▸ Your objective:
As the answer, give exactly the lines of the records below from the one with "відкрила кримінальне провадження проти Бориса" through the one with "wir ein detailliertes", ends included and pictures left out.

····················

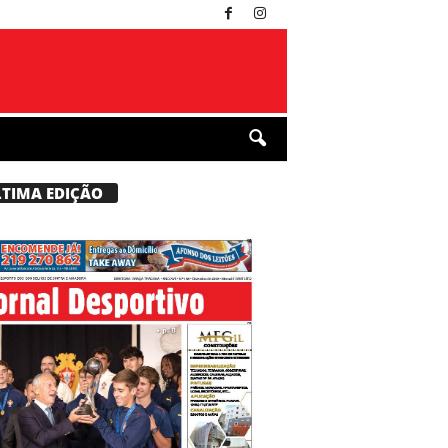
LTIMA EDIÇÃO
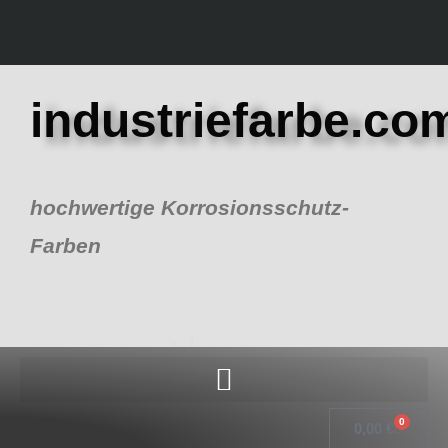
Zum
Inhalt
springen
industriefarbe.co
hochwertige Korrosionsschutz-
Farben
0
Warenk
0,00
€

····················

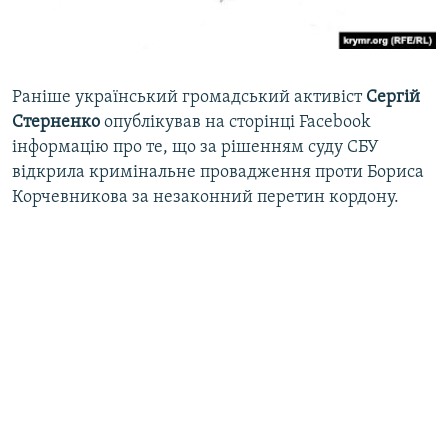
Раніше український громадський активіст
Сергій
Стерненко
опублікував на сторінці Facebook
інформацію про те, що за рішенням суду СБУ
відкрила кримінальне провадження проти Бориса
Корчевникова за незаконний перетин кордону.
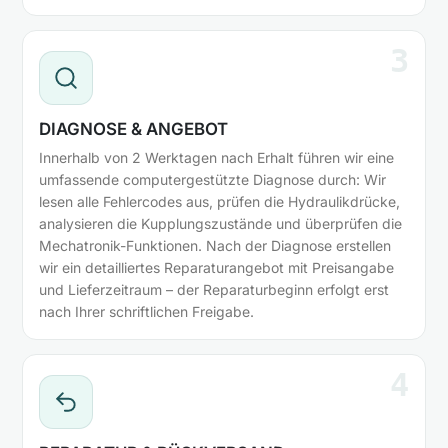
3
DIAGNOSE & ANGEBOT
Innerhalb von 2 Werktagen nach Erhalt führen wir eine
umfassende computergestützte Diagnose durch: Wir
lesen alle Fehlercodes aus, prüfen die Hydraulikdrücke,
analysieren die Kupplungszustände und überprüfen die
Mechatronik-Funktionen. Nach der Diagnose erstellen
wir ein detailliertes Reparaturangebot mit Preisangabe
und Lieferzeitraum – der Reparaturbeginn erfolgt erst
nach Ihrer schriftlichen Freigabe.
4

····················

▸ Written answer:
відкрила кримінальне провадження проти Бориса
Корчевникова за незаконний перетин кордону.
3
DIAGNOSE & ANGEBOT
Innerhalb von 2 Werktagen nach Erhalt führen wir eine
umfassende computergestützte Diagnose durch: Wir
lesen alle Fehlercodes aus, prüfen die Hydraulikdrücke,
analysieren die Kupplungszustände und überprüfen die
Mechatronik-Funktionen. Nach der Diagnose erstellen
wir ein detailliertes Reparaturangebot mit Preisangabe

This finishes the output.